Ceci nous donne un livre intéressant, sensible, très humain, où les personnages de fiction sont bien intégrés dans leur époque et donc une réflexion psycho-sociologique.
C’est le deuxième livre d’Amanda Sthers que je lis, après l’avoir longtemps snobée, et il m’a permis de passer un bon moment, car elle sait bien raconter des histoires et on se laisse bercer par son écriture autant que par son propos. Elle fait une déclaration d’amour à la ville de Naples, et donne envie d’aller s’y promener.
Un grand merci à NetGalley et aux éditions qui m’ont permis de découvrir ce roman et de retrouver la plume de son auteure.
#Lecafésuspendu #NetGalleyFrance !
8/10
Extraits :
Lorsqu’on commande un café à Naples, on peut en régler un second indiqué sur l’ardoise du bar comme un café sospeso : un café suspendu offert à qui entrera sans avoir les moyens d’en payer une tasse…
La vérité, c’est qu’il y a toujours trois vérités. Celle de l’un, celle de l’autre et celle de Dieu.
Il se retrouva dans le Centro Storico. Jadis lieu de la noblesse et de la bourgeoisie de Naples, les palais ont été abandonnés dans les années cinquante, après le tremblement de terre, au profit de la banlieue plus chic… On peut regarder le centre comme une belle femme qui a vieilli. Naples est encore belle, pour son âge…

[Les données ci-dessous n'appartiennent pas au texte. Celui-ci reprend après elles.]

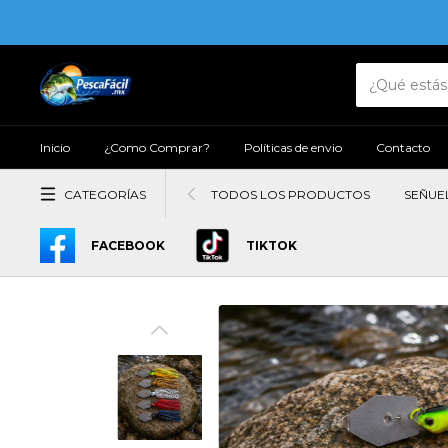
Inicio
¿Como Comprar?
Políticas de envio
Contacto
CATEGORÍAS
TODOS LOS PRODUCTOS
SEÑUE
FACEBOOK
TIKTOK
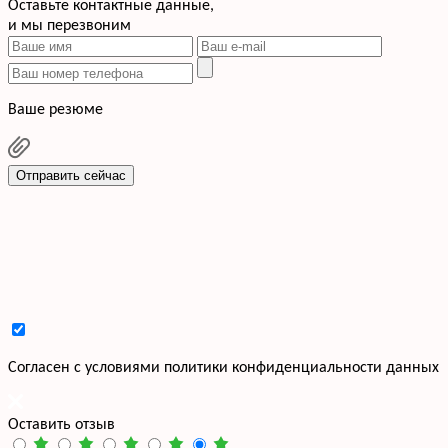
Оставьте контактные данные,
и мы перезвоним
Ваше резюме
Отправить сейчас
Cогласен с условиями
политики конфиденциальности данных
Оставить отзыв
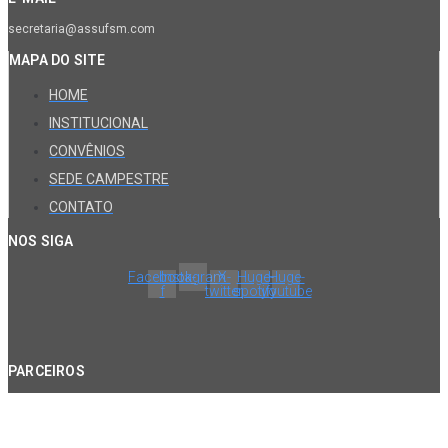
secretaria@assufsm.com
MAPA DO SITE
HOME
INSTITUCIONAL
CONVÊNIOS
SEDE CAMPESTRE
CONTATO
NOS SIGA
Facebook-
Instagram
X-
Huge-
Huge-
f
twitter
spotify
youtube
PARCEIROS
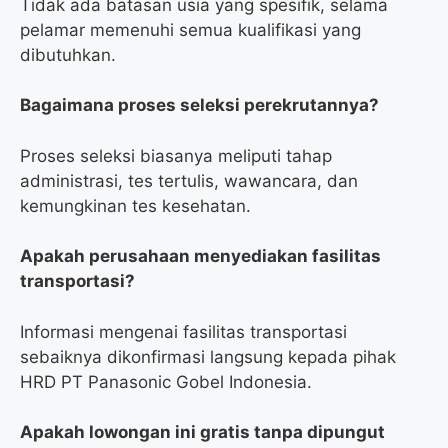
Tidak ada batasan usia yang spesifik, selama
pelamar memenuhi semua kualifikasi yang
dibutuhkan.
Bagaimana proses seleksi perekrutannya?
Proses seleksi biasanya meliputi tahap
administrasi, tes tertulis, wawancara, dan
kemungkinan tes kesehatan.
Apakah perusahaan menyediakan fasilitas
transportasi?
Informasi mengenai fasilitas transportasi
sebaiknya dikonfirmasi langsung kepada pihak
HRD PT Panasonic Gobel Indonesia.
Apakah lowongan ini gratis tanpa dipungut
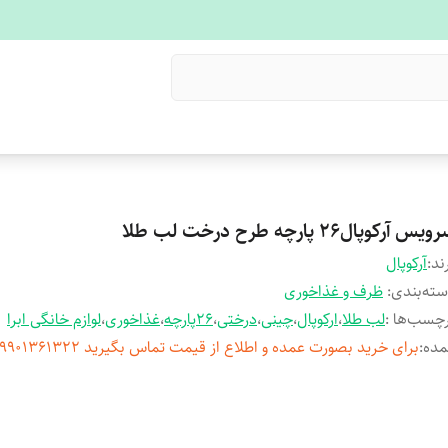
یس آرکوپال26 پارچه طرح درخت لب طلا
ند:
آرکوپال
ته‌بندی
:
ظرف و غذاخوری
چسب‌ها :
لب طلا
،
ارکوپال
،
چینی
،
درختی
،
26پارچه
،
غذاخوری
،
لوازم خانگی ابرا
مده
:
برای خرید بصورت عمده و اطلاع از قیمت تماس بگیرید 09901361322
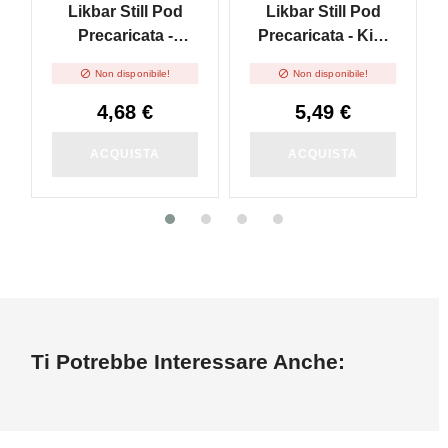
Likbar Still Pod
Likbar Still Pod
Precaricata -
Precaricata - Kiwi
Watermelon Ice
Passion Guava


Non disponibile!
Non disponibile!
4,68 €
5,49 €
ACQUISTA
ACQUISTA
Ti Potrebbe Interessare Anche:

Elle n’était pas de ces filles qui battaient des cils devant chaque prétendant. Elle n’attendait pas l’amour, mais l’exceptionnel. Une route, un signe, le déclencheur. A ses yeux, qu’on définisse une femme par le bras auquel elle s’agrippait était une chose insultante. Elle voulait devenir quelqu’un, pas la femme de quelqu’un.
Les mots n’existent que s’ils sont entrecoupés de silence ; le vide compose aussi nos corps, ainsi, il y a, en nous, l’inscription invisible du destin que nous trimballons comme les bosses qui restent des blessures passées.
Elle m’expliqua que Naples était le personnage central de son roman et que ses personnages étaient tous truffés de défauts car c’était la seule manière de donner un sentiment de vérité, elle aimait à répéter que les êtres avaient tous l’âme boiteuse et que Naples, ville schizophrène, sale et sublime, vieille, défigurée et majestueuse était la représentation de l’essence humaine, et un portrait fidèle de celle qu’elle pensait être.
A vrai dire à chaque histoire d’amour, on pense ne plus faire qu’un avec l’autre et la vie se charge de nous rappeler qu’on est toujours seul face à nos voyages. Et parfois, parfois… Et j’espérais être ce parfois…
Toutes les grandes amitiés sont toxiques. Elles en sont le fondement. On est attiré par ce qui nous fascine et ce qui nous fascine nous met en danger. Tous les rapports humains sont des rapports de force.
Chaque génération croit être une exception mais nous sommes la même pierre qui roule.
Tu sais comme on s’abstrait de ce qu’on est quand on lit et comme à la fois on est profondément soi-même ? Eh bien c’est cela le sommeil. Les livres, ce sont les rêves que quelqu’un d’autre nous prête.